# Bike cleaning with turps?



## karen.488walker (12 Jun 2009)

Gave all of our bikes a good clean today for the first time ever. The amount of grease around the chain was amazing. Used a chain cleaning contraption but it still isn't 'as new'. The man in the shop rec. using white spirits in it which seemed to work quite well. Also rubbed a bit over some white paint work on the bike which seemed to work OK too. What a job. Any tips for bike cleaning? Is the use of white spirits OK?


----------



## jimboalee (12 Jun 2009)

Don't.


----------



## karen.488walker (12 Jun 2009)

Why?


----------



## threebikesmcginty (12 Jun 2009)

Use baby wipes!!


----------



## dodgy (12 Jun 2009)

Wipe your chain after every ride, job done.


----------



## accountantpete (12 Jun 2009)

Nay,Nay and thrice Nay - the turps leaves a sticky residue. I am a lazy sod and just squirt on WD40 to remove the muck,quick wipe and then add back a little light oil.


----------



## Joe24 (12 Jun 2009)

Wax your bike 2 times with Autoglym or whatever wax you have.
The dirt seems to just fall off/the bike doesnt get dirty.
Which means you dont have to clean the bike much.
Job done.
Thats for the bike frame itself.
For the chain, just wipe it then put more oil on, then wait, then wipe it back off.
Remember to wipe/re oil after a wet ride.


----------



## jimboalee (12 Jun 2009)

karen.488walker said:


> Why?



Turpentine, White spirit, Stoddard Solvent, whatever you call it, is a de-greaser. It disolves the grease INSIDE the chain rollers. 
You can't regrease a chain easily.

Don't use WD40 either. This will also wash the grease out.

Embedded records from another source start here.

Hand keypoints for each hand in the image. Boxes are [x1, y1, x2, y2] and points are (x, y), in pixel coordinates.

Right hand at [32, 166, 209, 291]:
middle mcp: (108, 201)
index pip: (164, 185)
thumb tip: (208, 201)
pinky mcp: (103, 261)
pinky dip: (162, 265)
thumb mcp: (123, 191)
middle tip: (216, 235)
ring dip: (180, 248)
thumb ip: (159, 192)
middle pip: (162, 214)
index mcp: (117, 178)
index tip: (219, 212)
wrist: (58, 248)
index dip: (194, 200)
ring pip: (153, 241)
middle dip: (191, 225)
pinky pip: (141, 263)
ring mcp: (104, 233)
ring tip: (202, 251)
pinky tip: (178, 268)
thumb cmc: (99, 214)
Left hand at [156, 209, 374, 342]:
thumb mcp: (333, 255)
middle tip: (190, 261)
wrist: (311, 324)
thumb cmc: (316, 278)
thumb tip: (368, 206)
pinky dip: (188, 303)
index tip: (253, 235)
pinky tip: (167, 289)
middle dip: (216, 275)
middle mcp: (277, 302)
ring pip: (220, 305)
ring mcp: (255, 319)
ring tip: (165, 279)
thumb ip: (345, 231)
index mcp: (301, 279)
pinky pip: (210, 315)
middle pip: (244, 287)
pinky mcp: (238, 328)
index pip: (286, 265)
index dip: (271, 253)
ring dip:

Joe24 uses wax on the shiney bits, but put it onthe chain too. Wipe it in with a cloth.

After that, I use furniture polish for a water resistant coating.


----------



## Dave5N (13 Jun 2009)

Jimbo, you know better than that.


----------



## montage (13 Jun 2009)

To clean a chain, have a water bottle you dont use anymore. Remove the chain. place chain in water bottle. Cover with white spirit...shake a fair few times then leave to soak while yo uclean other parts of the bike. shake it again, pour the white spirit into another water bottle (and use for next clean - lets not pour lodes of this stuff down the plughole). Replace chain....3in1 oil the chain over, wipe off the excess.

Really easy to do and really effective.


----------



## jimboalee (13 Jun 2009)

Dave5N said:


> Jimbo, you know better than that.



It's my chain. I'm taking it home. You're not playing with it...


----------



## toontra (13 Jun 2009)

montage said:


> To clean a chain, have a water bottle you dont use anymore. Remove the chain. place chain in water bottle. Cover with white spirit...shake a fair few times then leave to soak while yo uclean other parts of the bike. shake it again, pour the white spirit into another water bottle (and use for next clean - lets not pour lodes of this stuff down the plughole). Replace chain....3in1 oil the chain over, wipe off the excess.
> 
> Really easy to do and really effective.



That's what I do, although after the white spirit bath I then wash in soapy water until spotless and then leave to drip dry. Never had an issue with grease being removed from the rollers - if you oil it properly afterwards (i.e. making sure a drop of oil goes on each roller) then I can't see what the problem could be. 

As as for a sticky residue ..........  Well, maybe from genuine turps, but not from white spirit (a different thing altogether).


----------



## Bigtwin (13 Jun 2009)

What a phaff!

Wipe - GT85 - spin - wipe.

White Lightening/Finish Line wet or similar if it's raining/wet.

Repeat regularly.

Done.

I carry a little bottle of lube on really long wet rides just in case, but other than that, that's the lot.


----------



## fossyant (13 Jun 2009)

GT85..no

Just use a little bottle of something like Finish Line Pro Road Ceramic (or White Lightening WET for more 'general' use)- little drop on each roller (takes about 2 mins) - spin gears.....

To clean - old t-shirt, just wipe the chain clean, re-lube after wet rides, and off you go. No need to remove chain at all until worn.


----------